Neend udh gayi hai, pareshaan ho gaya hoon...” So what I mean to say here is that, when we hear it from somebody else, it sounds like a story. But when it happens to us, it’s not a story anymore. Life lies shattered.
When Mahesh came to me with the story, he told me, “I have these three characters and they are entangled in this situation, which is not in their control. They are not bad people. Now tell me, what can we do with them?” We took the easiest way out: The wife’s point of view. It could have been developed from the other woman’s point of view as well because she was as much a victim of fate. But I don’t know if that would have been as successful as
Arth.
Whose plays have you acted in that will forever stay with you?Purani batein karta hoon to bolte hi raha jaata hoon (laughs). When we started with Abhiyaan, it was the time that theatre was spreading its wings. Marathi plays were being staged in Bengal and Bengali plays were being staged in Maharashtra. That was the time we decided not to ever do foreign adaptations again.
Jawaan khun tha after all. We came to know of Badal Sircar. We asked our Bengali friends to read his play out to us. Then we staged it in Hindi. Vijay Tendulkar’s Marathi play was then translated in Hindi and in Bengali.
Girish Karnad! Penning that amazing play Tughlaq just at the age of 23. Now the world knows him. But at that point of time, it was us who bridged the gap between regional productions. That experience, is what will stay with me forever.
A few pages from Kulbhushan’s diary (memories of Pakistan and the partition)... Pakistan zindabad! My father was in the aviation department and wore a military uniform. People respected him, thinking he was in the army. Pakistan was born. Father took us to a speech by some leader, probably Jinnah. On the way, we saw these military trucks with people weilding swords, screaming Pakistan
zindabad! We kids, sitting on the car’s backseat, also shouted, “Pakistan
zindabad!”. Barely two or three, what did we know of Pakistan or its creation?
The scapegoat My father once gifted me a goat and I got really attached to it. It would come to me in the morning and scratch at my bed to wake me up. We would go for a walk. Now, there used to be this Muslim man staying near us who was my father's friend. He’d give my father a skull cap and they’d go away somewhere in the evening. One day my father returned and locked me inside the home. And then I realized, they had taken my goat away. Everybody knew that my goat was taken away, but nobody told me.
Baad me pata chala, bakri meri kaat di gayi. Maybe, they thought that it had grown old...
Mere liyePakistan
banna, meri bakri ka marna tha. Meri bakri kat gayi.

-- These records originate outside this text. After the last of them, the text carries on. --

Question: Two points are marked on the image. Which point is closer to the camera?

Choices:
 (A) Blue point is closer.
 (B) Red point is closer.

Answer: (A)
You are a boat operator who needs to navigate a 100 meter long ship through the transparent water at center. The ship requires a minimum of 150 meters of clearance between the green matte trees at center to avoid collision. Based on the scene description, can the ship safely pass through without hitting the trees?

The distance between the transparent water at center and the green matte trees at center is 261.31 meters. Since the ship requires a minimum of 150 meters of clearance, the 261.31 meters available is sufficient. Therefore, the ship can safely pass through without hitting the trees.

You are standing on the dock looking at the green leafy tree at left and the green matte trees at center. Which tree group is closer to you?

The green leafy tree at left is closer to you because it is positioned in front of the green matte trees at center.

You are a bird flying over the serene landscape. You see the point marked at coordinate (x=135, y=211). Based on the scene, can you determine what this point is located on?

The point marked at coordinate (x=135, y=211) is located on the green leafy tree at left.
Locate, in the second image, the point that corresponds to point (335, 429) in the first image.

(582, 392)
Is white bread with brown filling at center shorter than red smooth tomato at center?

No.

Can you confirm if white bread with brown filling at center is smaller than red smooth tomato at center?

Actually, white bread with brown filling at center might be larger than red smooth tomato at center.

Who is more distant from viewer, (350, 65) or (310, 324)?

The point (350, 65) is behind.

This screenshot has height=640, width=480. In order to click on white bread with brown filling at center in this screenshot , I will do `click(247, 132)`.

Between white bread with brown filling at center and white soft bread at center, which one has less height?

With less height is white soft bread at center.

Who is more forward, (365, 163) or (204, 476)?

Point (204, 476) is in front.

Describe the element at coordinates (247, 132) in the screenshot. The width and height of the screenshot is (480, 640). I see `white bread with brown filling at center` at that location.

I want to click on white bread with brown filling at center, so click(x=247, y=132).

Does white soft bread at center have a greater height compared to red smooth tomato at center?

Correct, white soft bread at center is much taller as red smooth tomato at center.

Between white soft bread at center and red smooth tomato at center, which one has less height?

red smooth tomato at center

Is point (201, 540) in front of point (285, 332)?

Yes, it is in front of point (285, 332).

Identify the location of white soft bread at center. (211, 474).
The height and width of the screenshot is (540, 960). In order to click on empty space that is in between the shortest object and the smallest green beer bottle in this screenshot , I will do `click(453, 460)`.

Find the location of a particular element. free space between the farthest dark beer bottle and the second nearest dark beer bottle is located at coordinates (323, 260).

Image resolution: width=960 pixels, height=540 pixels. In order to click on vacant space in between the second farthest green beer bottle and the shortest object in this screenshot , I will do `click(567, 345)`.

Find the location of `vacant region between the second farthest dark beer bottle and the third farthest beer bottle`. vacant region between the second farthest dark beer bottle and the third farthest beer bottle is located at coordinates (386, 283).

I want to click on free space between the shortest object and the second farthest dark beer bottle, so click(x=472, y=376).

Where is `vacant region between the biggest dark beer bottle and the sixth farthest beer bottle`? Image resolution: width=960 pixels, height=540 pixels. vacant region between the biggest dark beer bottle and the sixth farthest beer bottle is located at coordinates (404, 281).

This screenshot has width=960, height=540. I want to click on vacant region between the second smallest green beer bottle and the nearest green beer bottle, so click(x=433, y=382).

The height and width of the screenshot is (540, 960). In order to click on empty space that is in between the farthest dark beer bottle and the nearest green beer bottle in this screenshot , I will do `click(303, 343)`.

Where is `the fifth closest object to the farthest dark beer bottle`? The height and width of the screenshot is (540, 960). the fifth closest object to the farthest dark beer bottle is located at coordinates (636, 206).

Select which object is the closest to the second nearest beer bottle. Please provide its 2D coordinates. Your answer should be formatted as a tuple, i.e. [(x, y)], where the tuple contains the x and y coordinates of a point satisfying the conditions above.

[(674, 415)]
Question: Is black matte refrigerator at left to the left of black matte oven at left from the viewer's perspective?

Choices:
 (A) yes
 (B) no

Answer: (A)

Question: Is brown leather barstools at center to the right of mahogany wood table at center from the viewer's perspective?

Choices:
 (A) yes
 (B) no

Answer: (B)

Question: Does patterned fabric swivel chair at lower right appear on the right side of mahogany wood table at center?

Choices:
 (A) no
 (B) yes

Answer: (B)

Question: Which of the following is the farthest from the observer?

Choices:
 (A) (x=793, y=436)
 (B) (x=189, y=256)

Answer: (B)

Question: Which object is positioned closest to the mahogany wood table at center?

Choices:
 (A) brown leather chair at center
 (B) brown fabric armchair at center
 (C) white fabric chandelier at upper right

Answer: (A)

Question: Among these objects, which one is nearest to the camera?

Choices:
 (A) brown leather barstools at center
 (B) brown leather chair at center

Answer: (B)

The moment of truth When we left Karachi and flew to Jodhpur in India, we realized we were refugees. Nobody gave us a place to stay. We stayed in a slum right outside the airport. At last, a Christian man gave us shelter. The same happened in Dehradun. Now I realize that it was the Christians who took us in; Hindus never helped us. It’s not that I have anything against Hindus or Muslims, but a minor incident alters your life forever.
Wo ek shayari hai na...Khataa lamha ne ki thi, saza sadiyon ne paayi.